The book is the brainchild of folks who work with refugees and the storytellers are all people who were assisted by the Minnesota Council of Churches Refugee Services, a local affiliate of two agencies contracted by the U.S. Department of State to resettle refugees in the U.S.
‘You listen to the news differently’
You might say the stories bring the news to our doorsteps. “I think when you’re aware, when you know more about refugees, you listen to the news differently,” says Naomi Thorson, a story collector for the project, which includes the words of women and men from Somalia, Bhutan, Iraq, Cameroon, Liberia, Zimbabwe, Ethiopia, the Democratic Republic of Congo and the country formerly called Burma.
It’s a book produced thanks to a Minnesota Historical and Cultural Heritage grant from the Minnesota Historical Society. (That’s the funding made possible by voters’ passage of the Clean Water, Land and Legacy Amendment.)
What better time than this, when military actions and wars around the world and threats of violence force mass movements of people? Last week the U.N. reported more than 4,500 refugees arriving in northern Chad after crossing hostile desert to escape violence in neighboring Libya. The U.S. Department of State keeps a refugee tally, along with documenting U.S. efforts to reduce those numbers. Since 1979, more than 90,000 refugees and asylees have come to Minnesota.
Still, numbers only quantify the problem. It’s the people behind them who are the real story, realized Rachele King, director of Refugee Services, at the Minnesota Council of Churches, and other staff.
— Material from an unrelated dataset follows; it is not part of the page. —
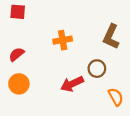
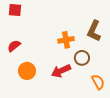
orange cross: (63, 40) -> (66, 40), moved
orange circle: (19, 84) -> (27, 71), moved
“As Minnesotans, we know refugees as neighbors, as coworkers, as customers, or as friends. But we don’t know their stories,” King says. “We don’t know about their life before they became refugees or what they went through to find the safety we enjoy.”
Featured on the website is praise for the project from U.S. Rep. Keith Ellison, Bishop Brian Prior of the Episcopal Church of Minnesota and author Julia Dinsmore. She says: “Our stories are sacred, without them we forget who we are. All respect to the brave beings who survived hells of brutality…and lived to tell us.”
Looking for storytellers
Sharing those stories became a priority a couple of years ago, and staff started asking for storytellers, with their efforts bolstered by a $7,000 grant to pay for editing and for printing by Beaver’s Pond Press. The $15 book is available here.
Story collecting began with Kristin Ginger, then was passed along to Thorson, an AmeriCorps Vista volunteer and 2010 Bethel University graduate who harvested their stories, most often going to their homes to share a cup of tea and a list of questions.
Sometime just a suggestion – “tell me about your childhood” – would release a torrent of words, she says, other times these displaced persons would need more coaxing. It was up to them how personal their stories would get, up to them whether they felt comfortable or safe using their real name or wanted to choose a pseudonym.
“Yes, there were moments of sadness and grief for what had been lost, but I also laughed a lot with the storytellers as they told funny stories from their lives both before and after becoming refugees,” says Thorson.
And they’re survivors, she said, persevering against the odd and infused with hope for the future.
Telling of their life stories became a reminder how far they’ve come, she said.
Still, Thorson wishes there was a way to share, too, the tapes of these courageous folks telling their stories. “There is no substitute for hearing someone’s voice. I just wish others could hear them too, the inflection, the energy, the emotion.”
Especially, she said, she was affected by a mother, whose face and body registered her inner turmoil as she told how she was forced to leave her children behind. “It was gripping.”
“I feel very privileged in being one of the people to hear the stories first-hand,” Thorson says.